Praise God for the divine teaching that makes us helpless!
When you thought of absolute surrender to God were you not brought to an end of yourself, and to feel that you could see how you actually could live as a man absolutely surrendered to God every moment of the day—at your table, in your house, in your business, in the midst of trials and temptations? I pray you learn the lesson now. If you felt you could not do it on your own, well, guess what?! You are on the right road! Accept that position, and maintain it before God: “My hearts desire and delight, O God, is absolute surrender, but I cannot perform it. It is impossible for me to live that life. It is beyond me.” Fall down and learn that although you are utterly helpless, God will come to work in you not only to will, but also to do.
Now comes the second lesson. “The things which are impossible with men are possible with God.”
Your Christian life is every day to be a proof that God works impossibilities. Think about it. Your Christian life is to be a series of impossibilities made possible and actual by God’s almighty power. That is what the Christian needs. We worship an almighty God, don’t we? We must remember that we need more than just a little of God’s power, but we need—with reverence be it said—the whole of God’s omnipotence to keep us right, and to live like a faithful Christian.
The whole of Christianity is a work of God’s omnipotence. Look at the birth of Christ Jesus. That was a miracle of divine power, and it was said to Mary: “With God nothing shall be impossible.” It was the almighty power of God. Look at Christ’s resurrection. We are taught that it was according to the exceeding greatness of His mighty power that God raised Christ from the dead (Ephesians 1:19-20).

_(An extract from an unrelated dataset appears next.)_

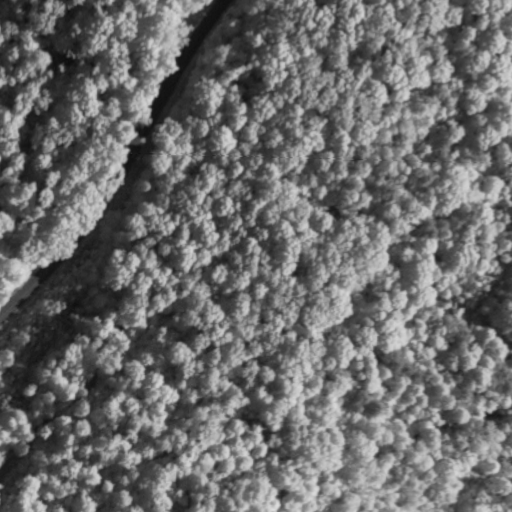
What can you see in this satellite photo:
road: (121, 148)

Every tree must grow on the root from which it springs. An oak tree three hundred years old grows all the time on the one root from which it had its beginning. Christianity had its beginning in the omnipotence of God, and in every soul it must have its continuance in that omnipotence. All the possibilities of the higher Christian life have their origin in a new apprehension of Christ’s power to work all God’s will in us.
I want to call upon you now to come and worship an almighty God. Have you learned to do it? Have you learned to deal so closely with an almighty God that you know omnipotence is working in you? In outward appearance there is often so little sign of it. The apostle Paul said: “I was with you in weakness and in fear and in much trembling, and . . . my preaching was … in demonstration of the Spirit and of power.” From the human side there was feebleness, from the divine side there was divine omnipotence. And that is true of every godly life; and if we would only learn that lesson better, and give a wholehearted, undivided surrender to it, we should learn what blessedness there is in dwelling every hour and every moment with an almighty God. Have you ever studied in the Bible the attribute of God’s omnipotence? You know that it was God’s omnipotence that created the world, and created light out of darkness, and created man. But have you studied God’s omnipotence in the works of redemption?